MOSCOW (Bloomberg) -- OAO Lukoil, Russia’s largest non-state oil producer, said first-quarter profit dropped 60% after crude prices slumped.

Net income fell to $690 million from $1.73 billion a year earlier, the Moscow-based company said Wednesday in a statement. That missed the $1.04 billion average estimate of seven analysts surveyed by Bloomberg.

Oil companies have been hurt by tumbling prices for output amid a global supply glut. Brent, the benchmark for more than half the world’s crude, has slumped 40% in the past year after the Organization of Petroleum Exporting Countries chose to maintain production to defend market share.

Oil’s partial recovery since January helped Lukoil post a profit after reporting a loss in the fourth quarter of 2014. Results were also buoyed by a weaker ruble, which reduced costs, and spending cuts. Russian peers OAO Gazprom Neft and OAO Novatek also returned to profit in the first quarter following losses in the fourth.

Lukoil signed an agreement on the sale of 50% of Caspian Investment Resources Ltd. to China Petrochemical Corp., or Sinopec, for $1.07 billion. The agreement will halt arbitration, which the Russian company began in London this February, Lukoil said in the statement.

Lukoil’s oil and natural-gas output rose 7% from a year earlier to 2.37 MMboed, it said.
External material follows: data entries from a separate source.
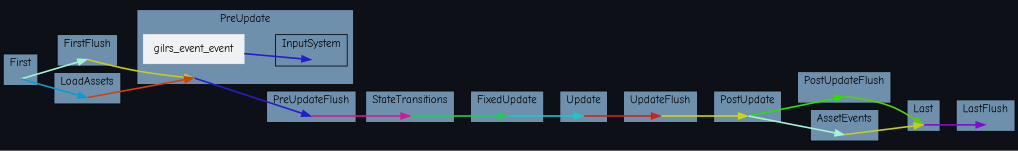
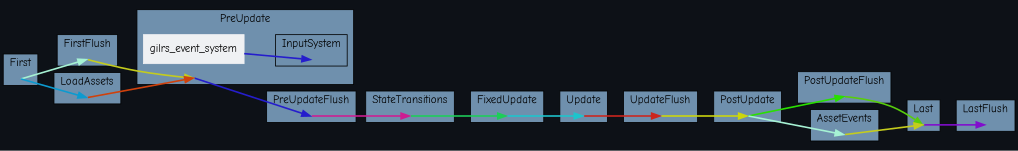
  digraph {
    bgcolor="#0d1117"
    compound=true
    fontname="Comic Neue"
    rankdir=LR
    splines=spline
    node [color="#eff1f3" fillcolor="#eff1f3" shape=point style=invis fontname="Comic Neue"]
    edge [color="#c4cc1d" penwidth=2 fontname="Comic Neue"]
    "set_marker_node_Set(2)" [height=0]
    "set_marker_node_Set(0)" [height=0]
    "set_marker_node_Set(3)" [height=0]
    "set_marker_node_Set(4)" [height=0]
    "set_marker_node_Set(5)" [height=0]
    "set_marker_node_Set(6)" [height=0]
    "set_marker_node_Set(7)" [height=0]
    "set_marker_node_Set(24)" [height=0]
    "set_marker_node_Set(8)" [height=0]
-   n10 [label=gilrs_event_event shape=box style=filled]
+   n10 [label=gilrs_event_system shape=box style=filled]
    "set_marker_node_Set(9)" [height=0]
    "set_marker_node_Set(10)" [height=0]
    "set_marker_node_Set(11)" [height=0]
    "set_marker_node_Set(12)" [height=0]
    "set_marker_node_Set(58)" [height=0]
    "set_marker_node_Set(59)" [height=0]
    subgraph cluster_1 {
      bgcolor="#6f90ad"
      color=black
      label=FirstFlush
      "set_marker_node_Set(2)"
    }
    subgraph cluster_2 {
      bgcolor="#6f90ad"
      color=black
      label=Update
      "set_marker_node_Set(0)"
    }
    subgraph cluster_3 {
      bgcolor="#6f90ad"
      color=black
      label=PreUpdateFlush
      "set_marker_node_Set(3)"
    }
    subgraph cluster_4 {
      bgcolor="#6f90ad"
      color=black
      label=UpdateFlush
      "set_marker_node_Set(4)"
    }
    subgraph cluster_5 {
      bgcolor="#6f90ad"
      color=black
      label=PostUpdateFlush
      "set_marker_node_Set(5)"
    }
    subgraph cluster_6 {
      bgcolor="#6f90ad"
      color=black
      label=LastFlush
      "set_marker_node_Set(6)"
    }
    subgraph cluster_7 {
      bgcolor="#6f90ad"
      color=black
      label=First
      "set_marker_node_Set(7)"
    }
    subgraph cluster_8 {
      bgcolor="#6f90ad"
      color=black
      label=PreUpdate
      "set_marker_node_Set(8)"
      n10
      subgraph cluster_9 {
        bgcolor="#6f90ad"
        color=black
        label=InputSystem
        "set_marker_node_Set(24)"
      }
    }
    subgraph cluster_10 {
      bgcolor="#6f90ad"
      color=black
      label=StateTransitions
      "set_marker_node_Set(9)"
    }
    subgraph cluster_11 {
      bgcolor="#6f90ad"
      color=black
      label=FixedUpdate
      "set_marker_node_Set(10)"
    }
    subgraph cluster_12 {
      bgcolor="#6f90ad"
      color=black
      label=PostUpdate
      "set_marker_node_Set(11)"
    }
    subgraph cluster_13 {
      bgcolor="#6f90ad"
      color=black
      label=Last
      "set_marker_node_Set(12)"
    }
    subgraph cluster_14 {
      bgcolor="#6f90ad"
      color=black
      label=LoadAssets
      "set_marker_node_Set(58)"
    }
    subgraph cluster_15 {
      bgcolor="#6f90ad"
      color=black
      label=AssetEvents
      "set_marker_node_Set(59)"
    }
    "set_marker_node_Set(2)" -> "set_marker_node_Set(8)"
    "set_marker_node_Set(0)" -> "set_marker_node_Set(4)" [color="#cc251d"]
    "set_marker_node_Set(3)" -> "set_marker_node_Set(9)" [color="#cd1d91"]
    "set_marker_node_Set(4)" -> "set_marker_node_Set(11)" [color="#ccd60d"]
    "set_marker_node_Set(5)" -> "set_marker_node_Set(12)" [color="#58cd0c"]
    "set_marker_node_Set(7)" -> "set_marker_node_Set(2)" [color="#a6f2d4"]
    "set_marker_node_Set(7)" -> "set_marker_node_Set(58)" [color="#0c9acf"]
    "set_marker_node_Set(8)" -> "set_marker_node_Set(3)" [color="#251dcc"]
    n10 -> "set_marker_node_Set(24)" [color="#251dcc"]
    "set_marker_node_Set(9)" -> "set_marker_node_Set(10)" [color="#1dcd59"]
    "set_marker_node_Set(10)" -> "set_marker_node_Set(0)" [color="#1dc4cc"]
    "set_marker_node_Set(11)" -> "set_marker_node_Set(5)" [color="#29e000"]
    "set_marker_node_Set(11)" -> "set_marker_node_Set(59)" [color="#a6f2d4"]
    "set_marker_node_Set(12)" -> "set_marker_node_Set(6)" [color="#810ccd"]
    "set_marker_node_Set(58)" -> "set_marker_node_Set(8)" [color="#cf410c"]
    "set_marker_node_Set(59)" -> "set_marker_node_Set(12)"
  }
The company pumped 2.03 MMbbl of oil and liquids a day as it ramped up an Iraqi project.

Refining throughput in Russia fell 12% due to a decrease in margins as a result of tax legislation.

First-quarter capital spending fell 25% to $2.43 billion from a year earlier, it said.

Lukoil pared an earlier gain of as much as 1.6% to trade 0.5% higher at $46.99 by 11:31 a.m. in London.